*Task to complete*.
Below are several records. Retype exactly those lines running from the one with "2025年10月28日" through the one with "des montagnes, les", end lines included, and no others.

*Data for this task*.
○ ○ ○ ○ ○ ○ ○

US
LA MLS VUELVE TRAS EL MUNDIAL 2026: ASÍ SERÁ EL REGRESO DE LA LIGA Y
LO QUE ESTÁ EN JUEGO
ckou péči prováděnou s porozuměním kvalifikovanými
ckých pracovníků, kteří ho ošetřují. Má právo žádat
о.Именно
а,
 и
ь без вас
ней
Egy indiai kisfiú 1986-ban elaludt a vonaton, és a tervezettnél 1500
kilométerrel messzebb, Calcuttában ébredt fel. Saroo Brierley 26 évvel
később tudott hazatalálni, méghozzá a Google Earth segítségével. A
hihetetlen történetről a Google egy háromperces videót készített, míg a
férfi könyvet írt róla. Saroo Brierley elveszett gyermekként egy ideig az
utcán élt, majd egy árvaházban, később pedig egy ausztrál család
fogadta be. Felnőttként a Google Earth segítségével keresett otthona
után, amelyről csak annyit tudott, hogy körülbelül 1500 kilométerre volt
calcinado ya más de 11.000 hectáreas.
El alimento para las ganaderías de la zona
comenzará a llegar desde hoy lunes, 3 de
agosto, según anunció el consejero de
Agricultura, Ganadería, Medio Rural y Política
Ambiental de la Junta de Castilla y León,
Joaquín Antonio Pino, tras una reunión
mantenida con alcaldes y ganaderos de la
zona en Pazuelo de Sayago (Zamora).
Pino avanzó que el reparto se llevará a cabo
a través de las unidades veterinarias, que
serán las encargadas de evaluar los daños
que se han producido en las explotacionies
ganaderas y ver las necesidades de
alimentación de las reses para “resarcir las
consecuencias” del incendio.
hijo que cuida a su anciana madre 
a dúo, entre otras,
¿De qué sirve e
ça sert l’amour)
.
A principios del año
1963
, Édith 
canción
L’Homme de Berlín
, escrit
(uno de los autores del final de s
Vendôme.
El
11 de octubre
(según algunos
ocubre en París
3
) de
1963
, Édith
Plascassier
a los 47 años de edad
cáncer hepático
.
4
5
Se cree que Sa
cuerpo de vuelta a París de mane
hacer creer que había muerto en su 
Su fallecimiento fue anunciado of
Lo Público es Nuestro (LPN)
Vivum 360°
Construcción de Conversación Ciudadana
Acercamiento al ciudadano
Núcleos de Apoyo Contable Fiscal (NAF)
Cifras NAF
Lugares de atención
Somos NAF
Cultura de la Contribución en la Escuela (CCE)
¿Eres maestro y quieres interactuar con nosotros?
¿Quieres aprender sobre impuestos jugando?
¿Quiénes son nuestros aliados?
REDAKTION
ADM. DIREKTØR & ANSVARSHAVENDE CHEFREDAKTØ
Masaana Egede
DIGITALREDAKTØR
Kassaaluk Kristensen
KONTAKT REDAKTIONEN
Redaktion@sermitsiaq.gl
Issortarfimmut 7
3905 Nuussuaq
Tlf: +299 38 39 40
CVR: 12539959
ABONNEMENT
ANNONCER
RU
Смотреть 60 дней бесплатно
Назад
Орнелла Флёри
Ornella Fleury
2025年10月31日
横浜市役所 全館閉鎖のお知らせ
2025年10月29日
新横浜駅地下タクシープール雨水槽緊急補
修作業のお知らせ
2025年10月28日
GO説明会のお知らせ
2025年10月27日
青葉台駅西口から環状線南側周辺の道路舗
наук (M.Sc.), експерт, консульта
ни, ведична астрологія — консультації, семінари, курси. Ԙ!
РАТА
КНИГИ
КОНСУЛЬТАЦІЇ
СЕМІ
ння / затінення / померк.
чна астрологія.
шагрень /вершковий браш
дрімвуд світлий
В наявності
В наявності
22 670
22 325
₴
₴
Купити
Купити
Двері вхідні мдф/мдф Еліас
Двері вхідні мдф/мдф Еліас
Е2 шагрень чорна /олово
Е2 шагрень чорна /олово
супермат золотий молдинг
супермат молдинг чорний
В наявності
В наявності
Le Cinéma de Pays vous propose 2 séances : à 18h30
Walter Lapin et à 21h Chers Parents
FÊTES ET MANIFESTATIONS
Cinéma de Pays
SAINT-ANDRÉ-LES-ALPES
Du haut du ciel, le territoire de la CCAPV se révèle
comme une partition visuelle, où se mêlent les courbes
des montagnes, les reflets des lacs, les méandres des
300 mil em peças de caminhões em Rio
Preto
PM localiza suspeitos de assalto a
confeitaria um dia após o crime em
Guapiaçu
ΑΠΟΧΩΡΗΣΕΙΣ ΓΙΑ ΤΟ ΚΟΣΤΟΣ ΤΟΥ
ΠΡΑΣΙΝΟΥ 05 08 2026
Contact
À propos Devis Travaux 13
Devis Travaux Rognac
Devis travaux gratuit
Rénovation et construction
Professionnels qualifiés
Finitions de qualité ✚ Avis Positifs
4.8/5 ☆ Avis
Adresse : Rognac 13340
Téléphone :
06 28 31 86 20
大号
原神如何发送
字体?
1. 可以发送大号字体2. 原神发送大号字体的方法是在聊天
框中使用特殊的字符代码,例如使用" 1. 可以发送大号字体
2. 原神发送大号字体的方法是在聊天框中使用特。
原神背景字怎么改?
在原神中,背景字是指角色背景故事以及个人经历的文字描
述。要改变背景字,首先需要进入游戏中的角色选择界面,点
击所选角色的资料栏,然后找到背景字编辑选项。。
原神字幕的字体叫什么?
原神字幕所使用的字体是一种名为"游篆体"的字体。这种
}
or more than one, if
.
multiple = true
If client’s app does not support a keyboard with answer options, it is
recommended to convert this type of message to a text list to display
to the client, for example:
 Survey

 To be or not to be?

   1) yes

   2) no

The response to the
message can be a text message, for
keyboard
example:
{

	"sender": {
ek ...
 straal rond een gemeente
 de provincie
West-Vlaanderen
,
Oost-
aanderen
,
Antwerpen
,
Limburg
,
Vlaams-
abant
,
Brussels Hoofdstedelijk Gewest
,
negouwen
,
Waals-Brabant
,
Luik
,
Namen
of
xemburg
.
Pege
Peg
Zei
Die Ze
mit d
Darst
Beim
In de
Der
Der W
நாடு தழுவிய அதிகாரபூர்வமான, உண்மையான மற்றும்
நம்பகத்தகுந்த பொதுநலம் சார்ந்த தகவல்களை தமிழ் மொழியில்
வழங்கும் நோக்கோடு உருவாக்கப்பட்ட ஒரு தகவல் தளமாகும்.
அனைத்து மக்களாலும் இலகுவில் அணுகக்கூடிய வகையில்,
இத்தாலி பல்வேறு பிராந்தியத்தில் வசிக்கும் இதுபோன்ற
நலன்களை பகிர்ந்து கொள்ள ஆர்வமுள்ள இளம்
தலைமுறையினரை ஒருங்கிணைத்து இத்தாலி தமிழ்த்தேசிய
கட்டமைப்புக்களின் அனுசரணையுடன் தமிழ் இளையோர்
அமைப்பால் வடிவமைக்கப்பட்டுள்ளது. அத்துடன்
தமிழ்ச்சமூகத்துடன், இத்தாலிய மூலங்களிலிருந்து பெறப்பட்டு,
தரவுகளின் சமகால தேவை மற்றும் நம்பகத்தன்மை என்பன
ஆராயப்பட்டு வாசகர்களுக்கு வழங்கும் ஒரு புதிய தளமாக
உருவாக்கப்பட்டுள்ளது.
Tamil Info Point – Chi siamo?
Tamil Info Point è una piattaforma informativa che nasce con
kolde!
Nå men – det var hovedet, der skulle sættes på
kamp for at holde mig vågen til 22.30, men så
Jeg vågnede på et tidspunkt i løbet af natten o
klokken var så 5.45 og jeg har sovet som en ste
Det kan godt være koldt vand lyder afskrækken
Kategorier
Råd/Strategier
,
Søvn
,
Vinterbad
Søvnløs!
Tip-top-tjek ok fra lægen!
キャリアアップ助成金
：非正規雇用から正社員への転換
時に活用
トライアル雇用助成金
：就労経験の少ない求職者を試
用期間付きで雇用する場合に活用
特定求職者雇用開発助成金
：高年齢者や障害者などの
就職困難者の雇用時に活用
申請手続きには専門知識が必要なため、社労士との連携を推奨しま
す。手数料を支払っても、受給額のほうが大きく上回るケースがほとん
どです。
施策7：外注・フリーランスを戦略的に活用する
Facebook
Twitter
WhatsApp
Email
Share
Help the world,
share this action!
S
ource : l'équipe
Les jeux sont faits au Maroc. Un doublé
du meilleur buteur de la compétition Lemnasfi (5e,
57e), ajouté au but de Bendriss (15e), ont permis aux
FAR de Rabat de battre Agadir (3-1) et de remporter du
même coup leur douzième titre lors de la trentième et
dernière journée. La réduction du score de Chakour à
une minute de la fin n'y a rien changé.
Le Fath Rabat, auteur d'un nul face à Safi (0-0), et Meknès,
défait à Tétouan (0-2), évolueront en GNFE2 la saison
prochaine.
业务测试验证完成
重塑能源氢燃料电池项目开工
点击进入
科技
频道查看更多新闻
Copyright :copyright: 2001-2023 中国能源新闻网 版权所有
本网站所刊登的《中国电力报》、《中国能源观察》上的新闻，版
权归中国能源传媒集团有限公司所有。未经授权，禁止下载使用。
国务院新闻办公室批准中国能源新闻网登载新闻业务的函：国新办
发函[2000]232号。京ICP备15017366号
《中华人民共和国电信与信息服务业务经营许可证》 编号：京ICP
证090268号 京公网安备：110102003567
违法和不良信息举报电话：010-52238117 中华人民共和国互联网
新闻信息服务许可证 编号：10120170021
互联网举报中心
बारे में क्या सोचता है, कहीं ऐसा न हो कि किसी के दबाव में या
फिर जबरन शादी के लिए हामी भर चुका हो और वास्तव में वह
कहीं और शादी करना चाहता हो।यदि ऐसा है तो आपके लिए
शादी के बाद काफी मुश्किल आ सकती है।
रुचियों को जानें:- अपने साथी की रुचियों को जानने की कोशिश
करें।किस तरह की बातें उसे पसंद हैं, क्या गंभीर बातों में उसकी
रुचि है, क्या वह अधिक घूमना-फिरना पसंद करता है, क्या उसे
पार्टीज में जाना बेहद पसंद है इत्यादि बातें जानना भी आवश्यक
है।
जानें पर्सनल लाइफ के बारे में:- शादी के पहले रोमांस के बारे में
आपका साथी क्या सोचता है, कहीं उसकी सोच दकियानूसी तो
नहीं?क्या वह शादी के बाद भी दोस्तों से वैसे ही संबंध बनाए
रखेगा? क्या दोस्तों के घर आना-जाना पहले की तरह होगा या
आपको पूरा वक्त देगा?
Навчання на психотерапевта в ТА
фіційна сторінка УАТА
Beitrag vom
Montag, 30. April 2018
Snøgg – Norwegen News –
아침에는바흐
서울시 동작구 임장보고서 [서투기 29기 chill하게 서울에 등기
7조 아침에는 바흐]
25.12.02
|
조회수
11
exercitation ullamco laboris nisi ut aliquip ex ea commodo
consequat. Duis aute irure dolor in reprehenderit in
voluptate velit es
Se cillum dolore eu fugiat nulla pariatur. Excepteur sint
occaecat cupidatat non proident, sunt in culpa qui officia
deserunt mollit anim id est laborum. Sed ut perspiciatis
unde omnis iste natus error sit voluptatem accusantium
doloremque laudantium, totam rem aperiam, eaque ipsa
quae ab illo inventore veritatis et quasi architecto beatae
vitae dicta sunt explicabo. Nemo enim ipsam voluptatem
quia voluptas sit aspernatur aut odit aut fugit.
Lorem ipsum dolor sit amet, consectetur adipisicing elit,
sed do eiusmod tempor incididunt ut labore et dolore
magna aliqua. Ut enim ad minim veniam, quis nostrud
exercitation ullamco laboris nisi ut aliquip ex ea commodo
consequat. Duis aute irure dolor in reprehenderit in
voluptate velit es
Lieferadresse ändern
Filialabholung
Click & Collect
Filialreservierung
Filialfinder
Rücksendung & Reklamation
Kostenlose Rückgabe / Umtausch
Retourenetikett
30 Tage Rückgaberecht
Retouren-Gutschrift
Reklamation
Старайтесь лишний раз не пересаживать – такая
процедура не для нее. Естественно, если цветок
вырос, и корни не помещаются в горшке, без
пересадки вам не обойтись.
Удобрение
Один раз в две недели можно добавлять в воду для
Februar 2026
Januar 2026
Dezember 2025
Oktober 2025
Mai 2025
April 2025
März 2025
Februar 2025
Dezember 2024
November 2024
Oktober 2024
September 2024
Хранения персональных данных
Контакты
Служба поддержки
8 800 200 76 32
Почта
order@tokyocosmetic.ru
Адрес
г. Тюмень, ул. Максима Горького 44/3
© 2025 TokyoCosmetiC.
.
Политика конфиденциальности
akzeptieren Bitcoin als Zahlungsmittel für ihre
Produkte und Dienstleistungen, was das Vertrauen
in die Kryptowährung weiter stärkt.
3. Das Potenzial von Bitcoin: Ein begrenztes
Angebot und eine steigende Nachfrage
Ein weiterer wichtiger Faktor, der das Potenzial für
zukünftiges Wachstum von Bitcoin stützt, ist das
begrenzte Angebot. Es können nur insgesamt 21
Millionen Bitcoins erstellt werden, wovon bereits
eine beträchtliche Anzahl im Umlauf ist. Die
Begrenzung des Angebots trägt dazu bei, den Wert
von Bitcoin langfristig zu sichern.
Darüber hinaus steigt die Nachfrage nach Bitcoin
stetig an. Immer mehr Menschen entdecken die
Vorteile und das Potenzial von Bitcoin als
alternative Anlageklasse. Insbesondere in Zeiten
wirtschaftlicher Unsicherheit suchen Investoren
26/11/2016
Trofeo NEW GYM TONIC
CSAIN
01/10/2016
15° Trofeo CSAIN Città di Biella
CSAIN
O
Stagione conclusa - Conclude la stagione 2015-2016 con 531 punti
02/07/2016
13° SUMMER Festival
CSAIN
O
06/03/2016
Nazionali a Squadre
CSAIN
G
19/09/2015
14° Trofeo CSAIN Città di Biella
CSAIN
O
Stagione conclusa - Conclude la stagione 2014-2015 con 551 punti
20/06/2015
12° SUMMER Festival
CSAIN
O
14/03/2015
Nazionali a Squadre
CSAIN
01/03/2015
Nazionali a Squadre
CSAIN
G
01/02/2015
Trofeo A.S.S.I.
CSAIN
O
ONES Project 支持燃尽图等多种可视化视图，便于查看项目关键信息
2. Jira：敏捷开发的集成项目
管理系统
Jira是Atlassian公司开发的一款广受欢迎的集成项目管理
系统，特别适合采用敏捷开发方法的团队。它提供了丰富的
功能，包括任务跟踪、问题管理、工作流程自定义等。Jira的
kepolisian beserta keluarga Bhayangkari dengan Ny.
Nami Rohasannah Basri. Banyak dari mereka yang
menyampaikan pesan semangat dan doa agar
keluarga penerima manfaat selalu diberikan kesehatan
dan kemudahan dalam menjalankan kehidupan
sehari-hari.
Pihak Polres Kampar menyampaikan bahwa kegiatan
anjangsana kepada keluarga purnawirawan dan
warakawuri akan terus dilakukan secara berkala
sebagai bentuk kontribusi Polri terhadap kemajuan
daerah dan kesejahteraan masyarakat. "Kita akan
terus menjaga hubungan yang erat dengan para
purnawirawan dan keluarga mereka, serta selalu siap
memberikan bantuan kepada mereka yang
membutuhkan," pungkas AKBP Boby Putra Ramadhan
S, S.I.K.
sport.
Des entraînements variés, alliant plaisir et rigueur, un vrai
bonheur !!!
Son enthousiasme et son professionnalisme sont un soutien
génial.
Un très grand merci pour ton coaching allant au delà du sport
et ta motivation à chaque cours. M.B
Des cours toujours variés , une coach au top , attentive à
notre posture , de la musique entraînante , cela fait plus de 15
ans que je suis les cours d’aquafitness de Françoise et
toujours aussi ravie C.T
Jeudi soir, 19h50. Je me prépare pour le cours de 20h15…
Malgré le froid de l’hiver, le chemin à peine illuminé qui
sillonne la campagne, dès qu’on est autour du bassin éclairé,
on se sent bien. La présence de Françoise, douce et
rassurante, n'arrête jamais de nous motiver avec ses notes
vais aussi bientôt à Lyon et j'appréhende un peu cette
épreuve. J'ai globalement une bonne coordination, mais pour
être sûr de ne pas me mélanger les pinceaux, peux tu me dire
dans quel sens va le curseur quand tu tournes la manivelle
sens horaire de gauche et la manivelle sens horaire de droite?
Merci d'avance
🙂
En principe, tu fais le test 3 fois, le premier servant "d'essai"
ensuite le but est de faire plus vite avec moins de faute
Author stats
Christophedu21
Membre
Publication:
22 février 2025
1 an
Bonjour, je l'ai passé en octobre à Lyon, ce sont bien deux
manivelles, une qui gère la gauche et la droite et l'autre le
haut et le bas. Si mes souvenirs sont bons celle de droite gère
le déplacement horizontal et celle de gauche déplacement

○ ○ ○ ○ ○ ○ ○

*Completed exercise*.
2025年10月28日
GO説明会のお知らせ
2025年10月27日
青葉台駅西口から環状線南側周辺の道路舗
наук (M.Sc.), експерт, консульта
ни, ведична астрологія — консультації, семінари, курси. Ԙ!
РАТА
КНИГИ
КОНСУЛЬТАЦІЇ
СЕМІ
ння / затінення / померк.
чна астрологія.
шагрень /вершковий браш
дрімвуд світлий
В наявності
В наявності
22 670
22 325
₴
₴
Купити
Купити
Двері вхідні мдф/мдф Еліас
Двері вхідні мдф/мдф Еліас
Е2 шагрень чорна /олово
Е2 шагрень чорна /олово
супермат золотий молдинг
супермат молдинг чорний
В наявності
В наявності
Le Cinéma de Pays vous propose 2 séances : à 18h30
Walter Lapin et à 21h Chers Parents
FÊTES ET MANIFESTATIONS
Cinéma de Pays
SAINT-ANDRÉ-LES-ALPES
Du haut du ciel, le territoire de la CCAPV se révèle
comme une partition visuelle, où se mêlent les courbes
des montagnes, les reflets des lacs, les méandres des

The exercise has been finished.